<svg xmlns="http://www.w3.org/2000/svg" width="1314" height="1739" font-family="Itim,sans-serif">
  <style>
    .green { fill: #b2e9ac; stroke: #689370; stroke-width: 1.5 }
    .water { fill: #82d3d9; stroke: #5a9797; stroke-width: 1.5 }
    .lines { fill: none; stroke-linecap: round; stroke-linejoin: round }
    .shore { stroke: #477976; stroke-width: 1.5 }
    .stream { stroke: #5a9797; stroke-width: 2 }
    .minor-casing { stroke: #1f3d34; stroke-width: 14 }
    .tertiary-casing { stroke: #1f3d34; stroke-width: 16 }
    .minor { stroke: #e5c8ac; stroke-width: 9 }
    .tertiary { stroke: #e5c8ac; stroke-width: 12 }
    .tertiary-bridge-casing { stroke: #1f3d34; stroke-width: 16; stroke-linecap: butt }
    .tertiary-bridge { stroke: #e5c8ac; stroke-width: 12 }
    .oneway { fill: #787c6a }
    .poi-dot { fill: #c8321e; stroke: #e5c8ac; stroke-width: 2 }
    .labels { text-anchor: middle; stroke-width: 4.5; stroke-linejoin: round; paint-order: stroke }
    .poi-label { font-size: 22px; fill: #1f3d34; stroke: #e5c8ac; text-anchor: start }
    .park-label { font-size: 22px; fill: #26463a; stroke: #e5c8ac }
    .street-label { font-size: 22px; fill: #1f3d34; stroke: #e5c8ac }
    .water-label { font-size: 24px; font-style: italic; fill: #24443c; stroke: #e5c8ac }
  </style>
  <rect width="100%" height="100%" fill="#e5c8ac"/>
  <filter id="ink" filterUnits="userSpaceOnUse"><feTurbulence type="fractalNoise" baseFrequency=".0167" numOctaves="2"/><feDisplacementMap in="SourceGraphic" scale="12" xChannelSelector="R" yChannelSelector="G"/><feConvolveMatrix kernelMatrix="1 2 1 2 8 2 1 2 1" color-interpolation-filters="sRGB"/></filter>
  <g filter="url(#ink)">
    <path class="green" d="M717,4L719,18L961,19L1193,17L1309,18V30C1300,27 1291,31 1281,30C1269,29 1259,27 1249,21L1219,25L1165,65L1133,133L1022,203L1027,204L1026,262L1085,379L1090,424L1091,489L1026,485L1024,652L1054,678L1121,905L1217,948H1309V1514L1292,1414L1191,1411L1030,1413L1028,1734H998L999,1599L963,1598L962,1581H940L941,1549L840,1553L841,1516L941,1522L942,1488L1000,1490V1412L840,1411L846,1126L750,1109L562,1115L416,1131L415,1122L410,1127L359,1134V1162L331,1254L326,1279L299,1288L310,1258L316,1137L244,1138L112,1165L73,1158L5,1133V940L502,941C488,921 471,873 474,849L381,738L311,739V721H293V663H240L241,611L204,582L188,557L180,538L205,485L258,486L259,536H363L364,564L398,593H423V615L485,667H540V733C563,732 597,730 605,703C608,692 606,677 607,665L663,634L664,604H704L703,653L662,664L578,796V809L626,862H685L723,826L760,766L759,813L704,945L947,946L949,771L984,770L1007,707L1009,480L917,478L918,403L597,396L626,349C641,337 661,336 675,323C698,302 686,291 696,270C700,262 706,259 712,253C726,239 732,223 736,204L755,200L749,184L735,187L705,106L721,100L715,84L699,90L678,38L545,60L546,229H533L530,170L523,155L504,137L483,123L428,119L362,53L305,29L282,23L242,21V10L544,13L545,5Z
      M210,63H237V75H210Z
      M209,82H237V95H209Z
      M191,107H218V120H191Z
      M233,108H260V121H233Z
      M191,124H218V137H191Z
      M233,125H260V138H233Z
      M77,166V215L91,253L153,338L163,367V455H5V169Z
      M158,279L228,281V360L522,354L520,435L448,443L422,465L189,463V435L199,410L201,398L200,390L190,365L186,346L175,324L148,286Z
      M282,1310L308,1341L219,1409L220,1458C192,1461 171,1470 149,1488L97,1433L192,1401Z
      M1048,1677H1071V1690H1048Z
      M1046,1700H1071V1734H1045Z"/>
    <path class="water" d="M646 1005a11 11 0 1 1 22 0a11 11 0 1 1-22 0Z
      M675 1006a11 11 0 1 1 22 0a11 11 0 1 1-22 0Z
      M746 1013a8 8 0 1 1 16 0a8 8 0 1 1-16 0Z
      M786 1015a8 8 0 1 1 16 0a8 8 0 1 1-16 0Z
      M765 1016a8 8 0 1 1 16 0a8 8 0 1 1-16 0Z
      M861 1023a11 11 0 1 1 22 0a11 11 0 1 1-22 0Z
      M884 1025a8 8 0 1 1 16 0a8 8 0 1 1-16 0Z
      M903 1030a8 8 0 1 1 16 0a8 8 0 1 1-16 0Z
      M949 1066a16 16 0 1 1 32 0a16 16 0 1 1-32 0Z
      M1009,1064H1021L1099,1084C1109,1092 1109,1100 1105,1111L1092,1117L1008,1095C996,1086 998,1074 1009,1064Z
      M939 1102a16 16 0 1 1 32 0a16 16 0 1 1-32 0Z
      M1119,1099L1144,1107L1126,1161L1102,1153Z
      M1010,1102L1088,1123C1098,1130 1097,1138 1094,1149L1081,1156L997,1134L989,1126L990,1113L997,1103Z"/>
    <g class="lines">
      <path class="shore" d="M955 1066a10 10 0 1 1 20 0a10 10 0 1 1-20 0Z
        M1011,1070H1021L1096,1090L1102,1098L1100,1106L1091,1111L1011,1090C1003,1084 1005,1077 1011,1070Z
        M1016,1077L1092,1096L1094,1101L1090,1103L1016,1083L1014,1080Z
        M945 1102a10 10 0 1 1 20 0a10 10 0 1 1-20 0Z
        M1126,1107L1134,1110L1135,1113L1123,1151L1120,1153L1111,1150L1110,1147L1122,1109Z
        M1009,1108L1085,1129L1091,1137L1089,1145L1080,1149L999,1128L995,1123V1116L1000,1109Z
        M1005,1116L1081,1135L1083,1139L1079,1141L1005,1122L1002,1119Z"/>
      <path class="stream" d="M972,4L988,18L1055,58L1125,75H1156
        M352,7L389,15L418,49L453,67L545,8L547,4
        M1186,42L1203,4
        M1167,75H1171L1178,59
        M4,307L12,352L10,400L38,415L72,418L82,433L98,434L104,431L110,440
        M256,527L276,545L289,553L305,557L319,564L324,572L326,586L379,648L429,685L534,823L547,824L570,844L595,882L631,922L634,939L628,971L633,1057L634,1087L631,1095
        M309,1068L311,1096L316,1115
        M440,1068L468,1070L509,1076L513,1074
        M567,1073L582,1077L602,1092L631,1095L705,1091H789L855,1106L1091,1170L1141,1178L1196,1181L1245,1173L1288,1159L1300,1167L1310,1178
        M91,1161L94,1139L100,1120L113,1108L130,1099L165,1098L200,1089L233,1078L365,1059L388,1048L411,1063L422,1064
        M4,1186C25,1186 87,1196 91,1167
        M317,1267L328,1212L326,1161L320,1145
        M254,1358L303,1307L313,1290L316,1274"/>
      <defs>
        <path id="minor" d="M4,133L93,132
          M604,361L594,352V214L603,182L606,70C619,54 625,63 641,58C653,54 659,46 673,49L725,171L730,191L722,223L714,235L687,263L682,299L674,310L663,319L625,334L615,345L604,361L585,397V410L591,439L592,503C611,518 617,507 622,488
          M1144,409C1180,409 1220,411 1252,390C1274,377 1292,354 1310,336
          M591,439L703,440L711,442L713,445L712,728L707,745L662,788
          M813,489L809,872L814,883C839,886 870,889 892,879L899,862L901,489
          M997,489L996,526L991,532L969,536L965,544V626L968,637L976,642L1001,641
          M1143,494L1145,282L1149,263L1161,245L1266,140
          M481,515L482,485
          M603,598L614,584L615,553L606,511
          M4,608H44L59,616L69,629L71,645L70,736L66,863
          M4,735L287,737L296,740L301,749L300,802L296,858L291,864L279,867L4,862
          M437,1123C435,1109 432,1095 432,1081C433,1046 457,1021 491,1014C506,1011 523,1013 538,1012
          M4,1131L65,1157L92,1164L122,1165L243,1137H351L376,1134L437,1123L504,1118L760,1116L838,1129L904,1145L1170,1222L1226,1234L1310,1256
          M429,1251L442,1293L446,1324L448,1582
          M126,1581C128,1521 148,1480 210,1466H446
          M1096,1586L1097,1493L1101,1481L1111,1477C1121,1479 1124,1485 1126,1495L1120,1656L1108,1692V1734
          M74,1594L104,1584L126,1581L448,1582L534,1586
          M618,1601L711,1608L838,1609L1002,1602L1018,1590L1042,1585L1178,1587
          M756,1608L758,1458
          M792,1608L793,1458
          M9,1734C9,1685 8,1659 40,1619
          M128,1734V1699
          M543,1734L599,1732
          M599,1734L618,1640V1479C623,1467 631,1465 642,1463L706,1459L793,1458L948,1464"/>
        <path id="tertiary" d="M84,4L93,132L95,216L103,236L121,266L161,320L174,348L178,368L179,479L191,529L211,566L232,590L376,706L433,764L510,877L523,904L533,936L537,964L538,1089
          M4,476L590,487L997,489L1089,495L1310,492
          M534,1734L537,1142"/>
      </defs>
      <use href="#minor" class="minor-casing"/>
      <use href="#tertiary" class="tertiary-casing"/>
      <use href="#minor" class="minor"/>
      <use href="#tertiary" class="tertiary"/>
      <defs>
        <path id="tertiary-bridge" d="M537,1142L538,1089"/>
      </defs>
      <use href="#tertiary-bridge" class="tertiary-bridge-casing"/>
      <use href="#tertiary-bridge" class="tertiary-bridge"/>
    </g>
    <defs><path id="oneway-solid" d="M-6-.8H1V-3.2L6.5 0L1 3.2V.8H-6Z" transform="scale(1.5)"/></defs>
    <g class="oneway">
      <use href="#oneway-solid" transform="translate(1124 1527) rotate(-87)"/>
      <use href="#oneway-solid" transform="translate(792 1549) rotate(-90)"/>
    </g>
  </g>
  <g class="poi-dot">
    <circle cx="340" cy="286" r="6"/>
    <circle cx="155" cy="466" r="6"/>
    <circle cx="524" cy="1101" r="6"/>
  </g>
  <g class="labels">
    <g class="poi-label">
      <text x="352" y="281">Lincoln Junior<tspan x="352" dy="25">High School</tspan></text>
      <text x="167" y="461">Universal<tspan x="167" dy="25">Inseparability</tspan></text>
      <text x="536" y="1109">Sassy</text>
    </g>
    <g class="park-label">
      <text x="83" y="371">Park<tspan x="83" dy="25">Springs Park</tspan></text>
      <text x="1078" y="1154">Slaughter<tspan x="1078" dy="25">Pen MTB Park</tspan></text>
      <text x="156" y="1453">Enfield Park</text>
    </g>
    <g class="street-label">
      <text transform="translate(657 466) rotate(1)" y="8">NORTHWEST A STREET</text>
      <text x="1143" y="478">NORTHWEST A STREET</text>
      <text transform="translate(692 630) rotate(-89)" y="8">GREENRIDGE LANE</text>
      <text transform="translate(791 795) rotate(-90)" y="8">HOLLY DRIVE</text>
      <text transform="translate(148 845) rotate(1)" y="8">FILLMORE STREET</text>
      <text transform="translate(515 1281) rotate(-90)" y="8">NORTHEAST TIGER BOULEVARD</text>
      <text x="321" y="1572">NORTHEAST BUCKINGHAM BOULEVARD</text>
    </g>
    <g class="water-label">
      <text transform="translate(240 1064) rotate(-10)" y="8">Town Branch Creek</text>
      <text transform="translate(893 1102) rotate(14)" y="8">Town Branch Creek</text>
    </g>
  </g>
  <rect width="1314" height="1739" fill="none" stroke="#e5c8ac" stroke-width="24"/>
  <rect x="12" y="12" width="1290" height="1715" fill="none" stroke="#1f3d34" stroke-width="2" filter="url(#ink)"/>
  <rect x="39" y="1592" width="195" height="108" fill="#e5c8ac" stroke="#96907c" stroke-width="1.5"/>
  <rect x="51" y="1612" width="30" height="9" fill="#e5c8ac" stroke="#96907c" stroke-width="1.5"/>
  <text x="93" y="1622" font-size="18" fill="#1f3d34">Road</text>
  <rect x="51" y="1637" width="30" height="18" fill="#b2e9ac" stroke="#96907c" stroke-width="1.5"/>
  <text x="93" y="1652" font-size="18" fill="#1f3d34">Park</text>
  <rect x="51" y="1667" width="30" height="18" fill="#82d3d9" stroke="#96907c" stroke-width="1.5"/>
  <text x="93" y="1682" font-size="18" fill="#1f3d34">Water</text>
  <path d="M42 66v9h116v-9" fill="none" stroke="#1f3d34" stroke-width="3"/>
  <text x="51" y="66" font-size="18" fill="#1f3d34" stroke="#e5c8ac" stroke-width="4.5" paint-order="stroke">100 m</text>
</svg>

#### [WORK TO BE COMPLETED]
Say the number of lines above that include "labels", and only that.

#### [ANSWER AREA]
2